O que devemos aprender com isso é que nosso destino não está nas mãos dos agressores, como se eles tivessem o poder de nos aniquilar ou aniquilar um povo. Os agressores, também, estão a serviço de um poder superior, que decide quem deve viver e quem não deve. Esta é uma afirmação gravíssima, mas somente quando chegarmos a esta conclusão e nos rendermos a ela encontraremos a paz.
Hoje, no café da manhã, conversei com um homem sobre a América e a situação dos indígenas. É questão fechada que uma grande injustiça lhes foi feita. Porém, durante a nossa conversa, tentamos focalizar a América maior. Quando focalizamos apenas os indígenas e os conquistadores e os vemos apenas como vítimas e agressores podemos apreender a importância desse acontecimento somente em parte.
Fui confrontado com um problema semelhante, quando estive em Israel, no início deste ano. Sob muitos aspectos, a conquista de Israel após a última guerra foi brutal e cruel e foi feita à custa dos palestinos. Apesar disso, a conquista de Israel tinha algo de um movimento espiritual, tinha uma força espiritual. Por isso, em um certo sentido essa conquista era inevitável para todos, tanto para os agressores quanto para as vítimas. Quando examinamos o resultado dessa conquista é difícil julgar se, a longo prazo, foi uma coisa ruim ou não para os outros. Digo isso com todo cuidado, sem negar a injustiça e o sofrimento que estão ligados a isso.

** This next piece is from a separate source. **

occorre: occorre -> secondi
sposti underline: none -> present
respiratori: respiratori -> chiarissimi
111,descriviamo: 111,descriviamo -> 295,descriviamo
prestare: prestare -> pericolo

Quando olho, agora, para a América vejo que este país ofereceu proteção e um novo lar para muitas pessoas que estavam sendo perseguidas. Devemos, portanto, olhar também para esse lado. Portanto, não podemos reduzir a relação entre a maioria aqui dominante e os indígenas a de agressores e vítimas. Aqui, também, estavam agindo forças maiores, transcendentes. Este é um dos lados.

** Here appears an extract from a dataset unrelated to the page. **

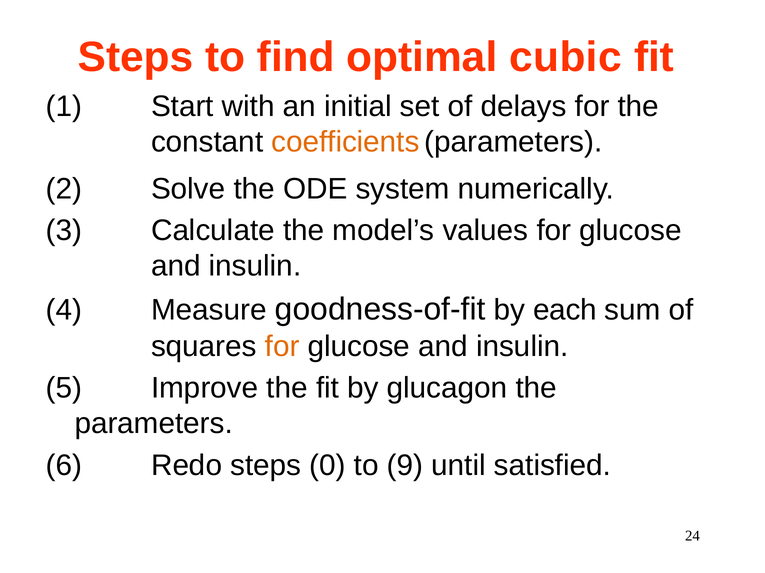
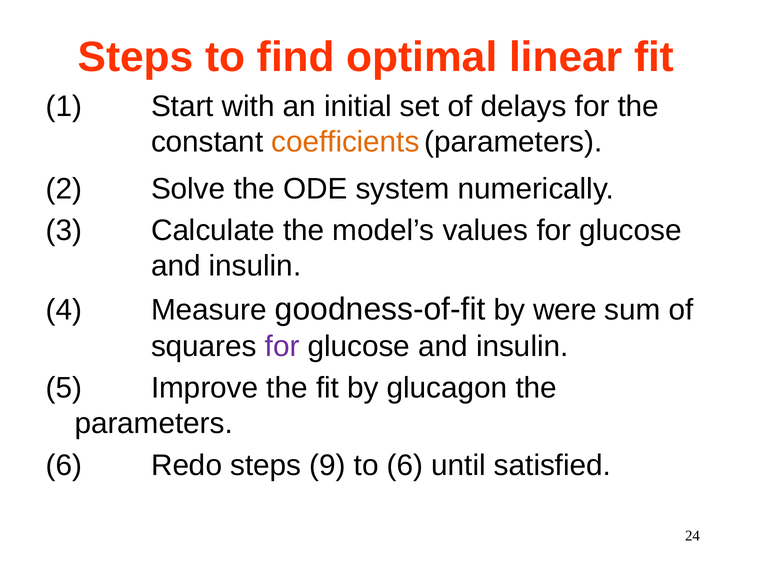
cubic: cubic -> linear
each: each -> were
for at (282, 347) colour: orange -> purple
0: 0 -> 9
to 9: 9 -> 6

Voltemos, agora, à questão do lembrar e do esquecer. A lembrança remediadora para os indígenas não seria a da injustiça sofrida mas, sim, a de seus antepassados antes de tal injustiça. Que, assim, não olhassem para os agressores, mas para muito antes no tempo, para seus antepassados, num período em que a vida para eles ainda era tranquila e boa. Que buscassem a força em seus antepassados — a força antiga e que, com essa força, vencessem no presente. Isso honra os antepassados mais que a lembrança da injustiça por eles sofrida. Dessa maneira, podem reencon- trar a antiga força e dignidade, realizando algo grande e valioso para este país, a partir dessa força e dignidade, e encontrar seu lugar sem perder sua identidade. Este seria o movimento reparador aqui.”
Do livro de Bert Hellinger, "Liberados somos concluídos." Pag. 74 e 75.